The overwhelming evidence indicates that this year is not just one rotten exception in a series of smoothly-engineered seasons of housing placement. The Committee on Houses and Undergraduate Life has persisted in upholding a system of ineffective social engineering that will only grow more complicated and less manageable as the demands of new generations of bureaucratic manipulators are added to it.
The system as it is presently constituted has one basic flaw which will keep it generating disappointed crops of students year after year. This flaw is the quota system. Under the quota system, individuals' House preferences are ignored if they don't fit into the right criteria concerning high school background, area of concentration, and rank in class.
The philosophy behind this system is that every House should have the same mix of public school and private school graduates, of scientists and humanists, and of academic brightness and benightedness. If these quotas are used, the theory goes, no House will be stereotyped as a preppie House or a pre-med House, a jock House or a wonk House.
Unfortunately for its planners, this system has not destroyed House stereotypes. Because stereotypes are formed primarily from people's imagination -- and not from statistical charts and tables -- Houses will continue to bear certain reputations.
But besides failing at its stated goal, the quota system has one strongly negative side effect: It forces people to live in Houses, they don't want to live in.
Thus some students have found that while they applied to an undersubscribed Radcliffe House first choice, they were put in enormously oversubscribed Lowell House which was their third or fourth choice. Freshmen who were rejected from Eliot House and put in Mather House find themselves trading tales of woe with Eliot House applicants assigned to Mather House.
None of these people would have been unhappy if Harvard could only swallow its pride and follow the example of its rival in New Haven. At Yale, all of this nonsense is avoided by assigning each freshman to one of Yale's colleges (their word for Houses) when they first enter the university. At the same time, Yale allows easy transfers between colleges so that students can live with friends they make who happen to have been placed in other Yale colleges.

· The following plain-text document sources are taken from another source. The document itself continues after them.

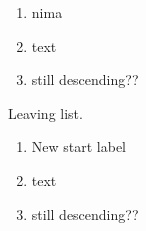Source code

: \documentclass{article}
\newcommand\reverselabel[1]{%
  \def\theenumi{}%
  \renewcommand\makelabel{\makebox[\dimexpr\labelwidth-3pt\relax][r]{%
    \the\numexpr#1-\value{enumi}+1\relax}}}%
\begin{document}
\begin{enumerate}
\reverselabel{10}%
\item nima
\item text
\item still descending??
\end{enumerate}
Leaving list.
\begin{enumerate}
\reverselabel{3}%
\item New start label 
\item text
\item still descending??
\end{enumerate}
\end{document}
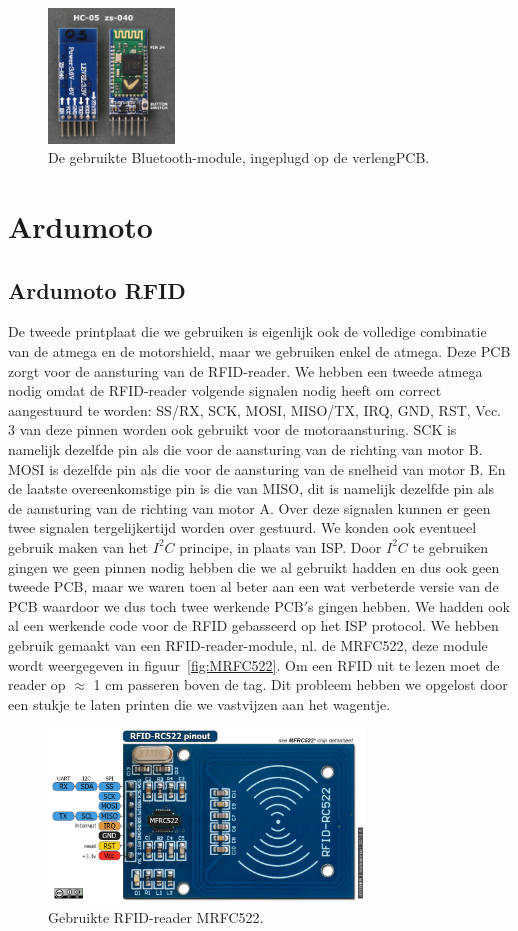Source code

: \begin{figure}[h]
\centering
\includegraphics[width=0.3\textwidth]{HC05.jpg}
\caption{De gebruikte Bluetooth-module, ingeplugd op de verlengPCB.}
\label{fig:HC05}
\end{figure}
\section{Ardumoto}
\subsection{Ardumoto RFID}
De tweede printplaat die we gebruiken is eigenlijk ook de volledige combinatie van de atmega en de motorshield, maar we gebruiken enkel de atmega. Deze PCB zorgt voor de aansturing van de RFID-reader. We hebben een tweede atmega nodig omdat de RFID-reader volgende signalen nodig heeft om correct aangestuurd te worden: SS/RX, SCK, MOSI, MISO/TX, IRQ, GND, RST, Vcc. 3 van deze pinnen worden ook gebruikt voor de motoraansturing. SCK is namelijk dezelfde pin als die voor de aansturing van de richting van motor B. MOSI is dezelfde pin als die voor de aansturing van de snelheid van motor B. En de laatste overeenkomstige pin is die van MISO, dit is namelijk dezelfde pin als de aansturing van de richting van motor A. Over deze signalen kunnen er geen twee signalen tergelijkertijd worden over gestuurd. We konden ook eventueel gebruik maken van het $I^{2}C$ principe, in plaats van ISP. Door $I^{2}C$ te gebruiken gingen we geen pinnen nodig hebben die we al gebruikt hadden en dus ook geen tweede PCB, maar we waren toen al beter aan een wat verbeterde versie van de PCB waardoor we dus toch twee werkende PCB$\prime$s gingen hebben. We hadden ook al een werkende code voor de RFID gebasseerd op het ISP protocol. We hebben gebruik gemaakt van een RFID-reader-module, nl. de MRFC522, deze module wordt weergegeven in figuur~\ref{fig:MRFC522}. Om een RFID uit te lezen moet de reader op $\approx$ 1 cm passeren boven de tag. Dit probleem hebben we opgelost door een stukje te laten printen die we vastvijzen aan het wagentje.
\begin{figure}[h]
\centering
\includegraphics[width=0.75\textwidth]{MRFC522.png}
\caption{Gebruikte RFID-reader MRFC522. \label{fig:MRFC522}}
\label{fig:ACEquiv}
\end{figure}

The effect of this system has been to reduce the importance of dormitory assignments. If Harvard were to adopt such a plan, the differences between the Houses would probably seem as small as the differences between the Yard dorms.
Freshman would not build up hopes and expectations at the end of their first year, only to have these hopes shot down by a pointless quota system. And the stupid sham of House selectivity would be ended. Surely Harvard is a selective enough place already without having to make its students go through other processes of application, admission and rejection within the institution.
Housing should not be a central concern of any student's undergraduate career. The differences between the Houses are slight and for the most part unimportant. But the current system in which students are urged to subject the Houses to close scrutiny and decide which one is best only accentuates petty differences and exaggerates the importance of housing placement.